What It Means to be Asian American
Oral recording accompanied, to be donated to Swem Archives
Dedication: My mentor, Francis Tanglao-Aguas
Introduction:
I was always confused when my father chastised me, saying how I never lived up to my “Asian” heritage. Then, when I explored having a career in politics, my father told me to come back to New York. He wanted me to start my career in Chinatown, where swarms of similar faces by the color of our skin merits familiarity and such. Confused, I asked him why I could not stay in Virginia to pursue my political dreams.
“You will never get elected. The white people will not vote for you.”
I was shocked, and hurt. All my life, I grew up with “white” people. I played with them, studied with them, and even dated one of them. It was this moment that I suddenly became sensitive. Sensitive that I was different, superficially, not by the nature of my heritage. But simply by the color of my skin.

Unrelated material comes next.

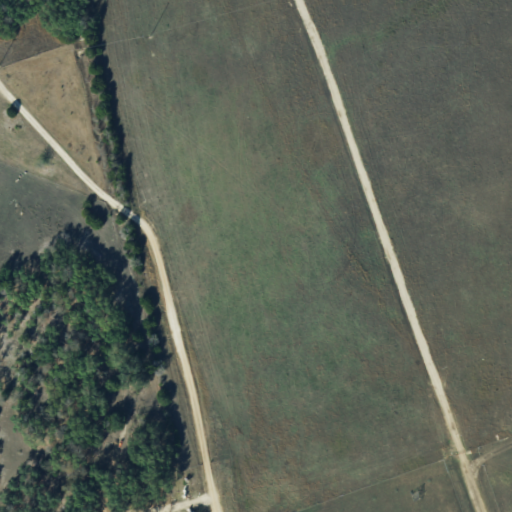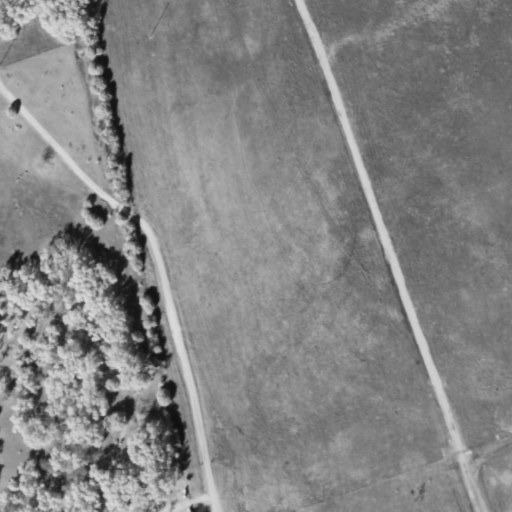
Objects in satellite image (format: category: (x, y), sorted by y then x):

Another event that will always stick to my memory was working for the Southwest Virginia special election for the state Senate. After driving a long-winded ten hours, I was told that I would not have to go door to door canvassing (thank goodness, actually). But the reasons weren’t because I was not qualified or clueless about the region, it was for my own safety concerns. Safety as in I was susceptible to face certain bodily harm. Safety as in I was yellow and not white like the majority of these folks were. It was this fact I nonchalantly wave off when I tell others, but it’s a fact that I despise within. This was supposed to be the 21st century, I would always think.
Anger is useless though. Hatred is even more deflating. What I began is an endless journey to what it means to be an Asian American.
Two Worlds Connected
As I boarded on my flight, I was excited and curious to see what adventures would bring forth. Then, the dread of a thirteen hour flight consumed my sense for adventure. I’ve been on these long-trekked journeys before with my family, and I had not grown accustomed to the numerous times I suffered from jet-lag and the thirteen stationary hours of sitting in the same damned cramped spot.

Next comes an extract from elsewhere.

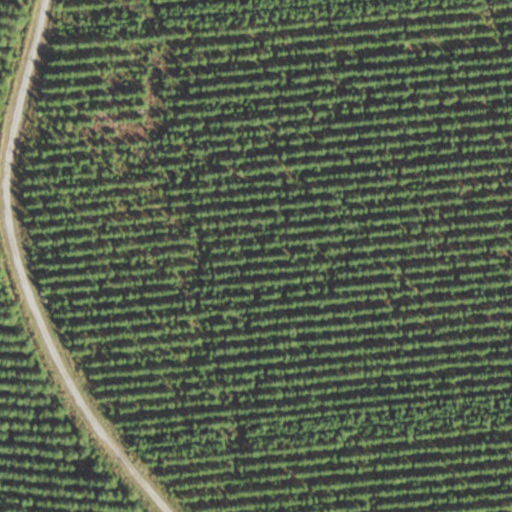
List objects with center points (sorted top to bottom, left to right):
road: (3, 276)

Just as I thought things were going to get worse, the flight attendant came up and asked me what I wanted to drink - IN CHINESE! After she saw I stuttered a few incoherent words, she spoke in English. I embarrassingly asked for orange juice, and she hurriedly went on her way to the next passenger. Truth is, she probably dealt with many passengers like myself, but I was borderline mortified. Alas, I thought, I will have to take Chinese again when I get back on campus.